Text =
────

Comparative Analysis with Other Jurisdictions
Laws regulation EdTech Companies are not very precise and focused as the consumer protection Laws in India. However, some of the international jurisdictions have formulated certain rules and regulations in order to keep EdTech companies in check and ensure the protection of consumer rights.
EdTech Company Regulations in the United States of America
The largest market for e-learning is that of the United States. Under American jurisdiction, EdTech companies are subject to a number of data protection and consumer protection laws.
As EdTech services mainly focus on minor students, consumer protection laws in the US revolve around the protection of minors. The Children’s Online Privacy Protection Act (COPPA), provides regulations to operators of commercial websites and online services, including EdTech services, to protect student’s privacy and safety online. It regulates the collection of personal data from children below the age of 13. Similar privacy regulations are provided by the Family Educational Rights and Privacy Act (FERPA) and the Protection of Pupil Rights Amendment (PPRA), as well as specific state laws that protect the privacy of students. The state of California has already passed the California Consumer’s Privacy Act, 2018. The CCPA protect and provide regulatory mechanisms to protect the privacy of minors between 13-16 years of age and require businesses to take reasonable steps to ensure that the person consenting for the sale of a child’s data, on his or her behalf is their parent or legal guardian.
With respect to consumer protection from fraud and misrepresentation in case of EdTech Companies, there are no specific laws. However, there are regulatory laws for e-commerce businesses that can be applied in cases of EdTech Companies as well.
There are two regulatory bodies to protect consumer rights in the United States, The Federal Communications Commission is responsible for regulating “internet commerce” reviewing informal consumer complaints and performing investigations where appropriate. The Federal Trade Commission investigates and takes action against those alleged to have violated applicable laws. The Dot Com Disclosures guidance document regulates the form and content of information distributed in e-commerce, thereby preventing unfair or deceptive practices. Further, Section 5(a) of the Federal Trade Commission Act prohibits “unfair or deceptive acts or practices in or affecting commerce.” This prohibition applies to all persons engaged in commerce, including banks. FTC also requires all advertisements and other commercial communications made online to be clear and conspicuous.
Furthermore, the Restore Online Shoppers’ Confidence Act, 2010 (ROSCA) requires online sellers to ensure that consumers signing up for subscription plans, actually intend to enter into such an agreement. Therefore, if a company does not clearly and conspicuously disclose all important terms of the transaction before the consumer submits his/ her billing information, it prohibits a company from initiating a negative option plan. The company must also obtain a consumer’s informed consent, and the law requires simple mechanisms for consumers to prevent unwanted recurring charges. The act have penal provisions as well, that can be as much as $16,000 per violation, in addition to any restitution payments and/or equitable relief ordered by the Court.
In comparison with the Indian e-commerce laws, and their treatment of EdTech companies, the U.S. does not have very comprehensive and precise laws for this sector. The Indian jurisprudence on consumer protection for EdTech related fraud or misrepresentation is far more developed than the US. However, it is interesting to note, that the data privacy and protection laws in the U.S. are clear, precise and stricter than those in the Indian scenario. This is testimony to the fact that the US upholds the privacy of its citizens, especially minor students, in utmost respect and creates strict penal consequences for those who misuse or violate the same.

────

Collected data:

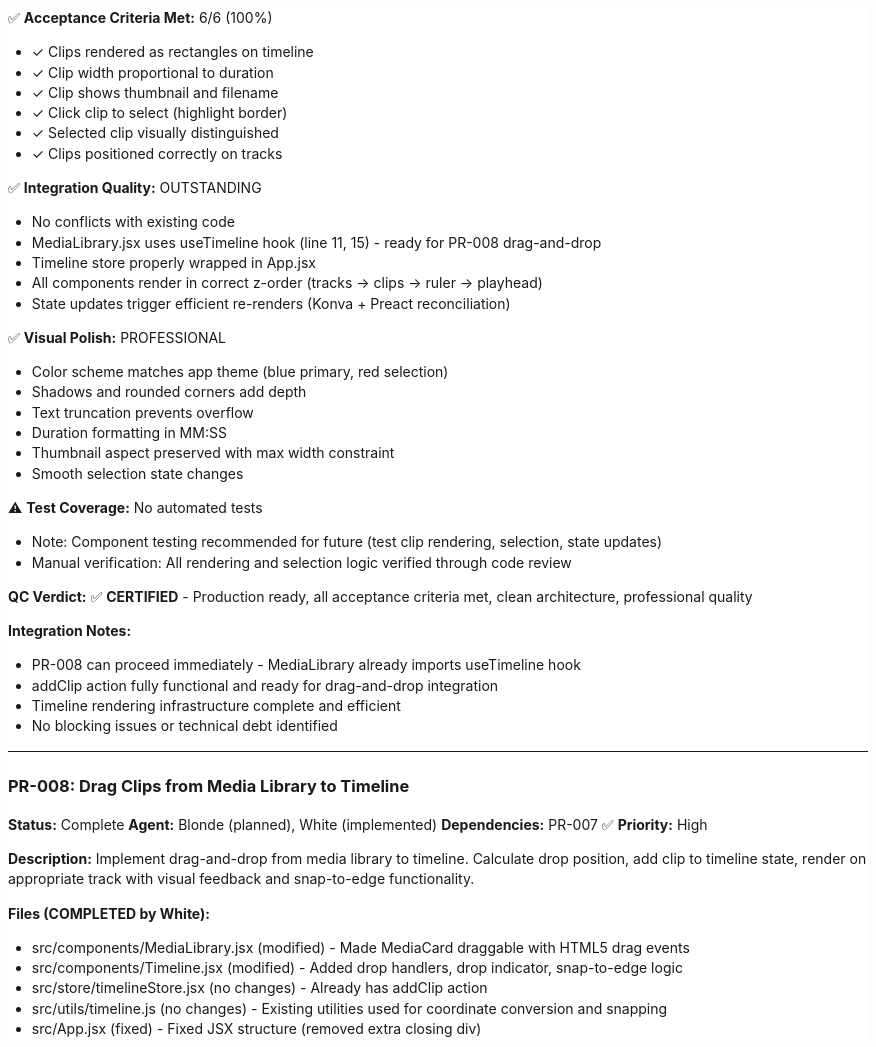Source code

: ✅ **Acceptance Criteria Met:** 6/6 (100%)
- ✓ Clips rendered as rectangles on timeline
- ✓ Clip width proportional to duration
- ✓ Clip shows thumbnail and filename
- ✓ Click clip to select (highlight border)
- ✓ Selected clip visually distinguished
- ✓ Clips positioned correctly on tracks

✅ **Integration Quality:** OUTSTANDING
- No conflicts with existing code
- MediaLibrary.jsx uses useTimeline hook (line 11, 15) - ready for PR-008 drag-and-drop
- Timeline store properly wrapped in App.jsx
- All components render in correct z-order (tracks → clips → ruler → playhead)
- State updates trigger efficient re-renders (Konva + Preact reconciliation)

✅ **Visual Polish:** PROFESSIONAL
- Color scheme matches app theme (blue primary, red selection)
- Shadows and rounded corners add depth
- Text truncation prevents overflow
- Duration formatting in MM:SS
- Thumbnail aspect preserved with max width constraint
- Smooth selection state changes

⚠️ **Test Coverage:** No automated tests
- Note: Component testing recommended for future (test clip rendering, selection, state updates)
- Manual verification: All rendering and selection logic verified through code review

**QC Verdict:** ✅ **CERTIFIED** - Production ready, all acceptance criteria met, clean architecture, professional quality

**Integration Notes:**
- PR-008 can proceed immediately - MediaLibrary already imports useTimeline hook
- addClip action fully functional and ready for drag-and-drop integration
- Timeline rendering infrastructure complete and efficient
- No blocking issues or technical debt identified

---

### PR-008: Drag Clips from Media Library to Timeline
**Status:** Complete
**Agent:** Blonde (planned), White (implemented)
**Dependencies:** PR-007 ✅
**Priority:** High

**Description:**
Implement drag-and-drop from media library to timeline. Calculate drop position, add clip to timeline state, render on appropriate track with visual feedback and snap-to-edge functionality.

**Files (COMPLETED by White):**
- src/components/MediaLibrary.jsx (modified) - Made MediaCard draggable with HTML5 drag events
- src/components/Timeline.jsx (modified) - Added drop handlers, drop indicator, snap-to-edge logic
- src/store/timelineStore.jsx (no changes) - Already has addClip action
- src/utils/timeline.js (no changes) - Existing utilities used for coordinate conversion and snapping
- src/App.jsx (fixed) - Fixed JSX structure (removed extra closing div)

────

Task set =
1. Using the EdTech regulation text, explain in one to three sentences why consumer protection laws in the US revolve around protecting minors.
2. Repeat the part of the EdTech regulation text starting with "In comparison with" and going on through "violate the same.".

Responses by task =
1. US consumer protection laws in this area revolve around protecting minors because EdTech services mainly focus on minor students.

2.
In comparison with the Indian e-commerce laws, and their treatment of EdTech companies, the U.S. does not have very comprehensive and precise laws for this sector. The Indian jurisprudence on consumer protection for EdTech related fraud or misrepresentation is far more developed than the US. However, it is interesting to note, that the data privacy and protection laws in the U.S. are clear, precise and stricter than those in the Indian scenario. This is testimony to the fact that the US upholds the privacy of its citizens, especially minor students, in utmost respect and creates strict penal consequences for those who misuse or violate the same.